The hard evidence of HfH data has highlighted the failures of previous government intervention and this has created political disfavour and slowed the work in some states. HfH remains committed to its priorities and methods of working and accepts that it is better to do this than compromise.

Lessons Learned

  • Change is possible and will most typically be achieved by making a small change first, with larger changes to follow.
  • Making some change to people’s living conditions on the first day of every project is important.
  • Set clear goals and principles, with a clear priority for action that can be understood by the local community.
  • Retaining a strong consistent methodology is important for programme longevity.
  • Defining and recording hard data will help to show progress to those you work with and the local community as a whole.
  • A broad range of technical skills is essential to improve all aspects of housing.
  • Engage local people who will benefit from the project in all its aspects from the outset.


HfH projects and the programme as a whole have been regularly monitored and evaluated over 25 years, both internally and externally.
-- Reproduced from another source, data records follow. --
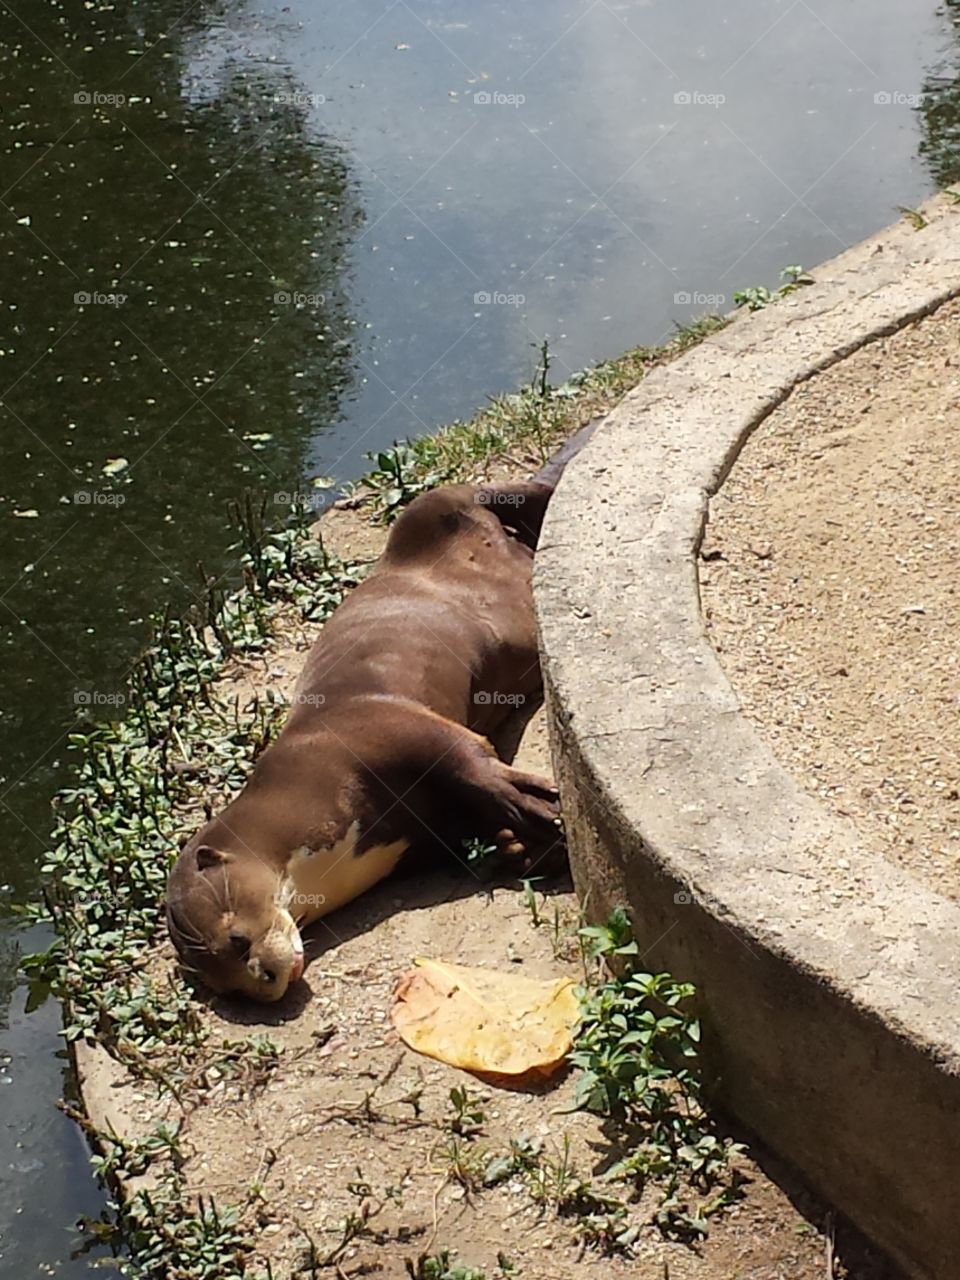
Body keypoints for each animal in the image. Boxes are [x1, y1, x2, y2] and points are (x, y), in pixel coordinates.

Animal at [166, 425, 595, 1001]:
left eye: (236, 941)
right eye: (231, 989)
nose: (265, 979)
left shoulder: (383, 728)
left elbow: (473, 760)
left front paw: (542, 807)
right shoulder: (416, 837)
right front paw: (520, 844)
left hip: (435, 507)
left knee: (501, 491)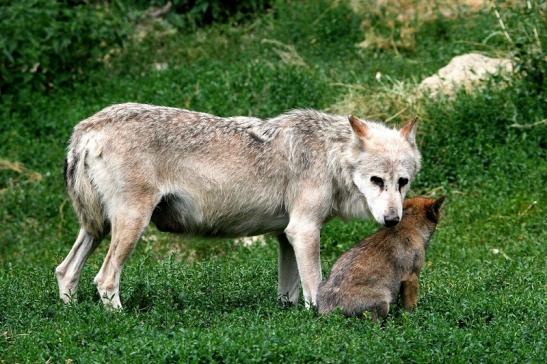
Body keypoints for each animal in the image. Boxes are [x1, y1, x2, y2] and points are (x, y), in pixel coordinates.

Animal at [55, 103, 422, 310]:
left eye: (402, 182)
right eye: (377, 180)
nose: (393, 220)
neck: (331, 156)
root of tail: (86, 128)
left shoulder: (285, 236)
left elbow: (289, 293)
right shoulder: (303, 231)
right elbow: (315, 287)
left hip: (98, 227)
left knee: (65, 270)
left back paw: (71, 315)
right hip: (130, 224)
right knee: (104, 279)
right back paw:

The continuing emphasis on internal monitoring and evaluation is one of the reasons for the continued programme development and improvement. The most comprehensive external evaluations were an independent review of the programme, 2002 to 2005 and an independent review on the health impacts of ten years of HfH projects in New South Wales, 1998 to 2009.


Between 1999 and 2010, HfH projects have been commenced in 184 locations around Australia. These projects have improved over 7,000 houses and improved the living conditions of over 40,000 indigenous people. University courses have been offered to date in three states to students of architecture, planning, nursing, and health science and it is planned to increase these.

The National Partnership Agreement for Remote Indigenous Housing currently being rolled out across Australia (US$5.5 billion) by the Federal and all state governments has incorporated the safety and nine Healthy Living Practices in all the national guideline documents. Healthabitat recognises that it will need to continue to work to ensure these guidelines are respected and implemented.

A large NGO addressing homelessness in the USA is currently trialling an HfH project in an urban public housing district of New York City.

The HfH principles have been applied by Healthabitat to a remote village sanitation project for 450 people in Nepal.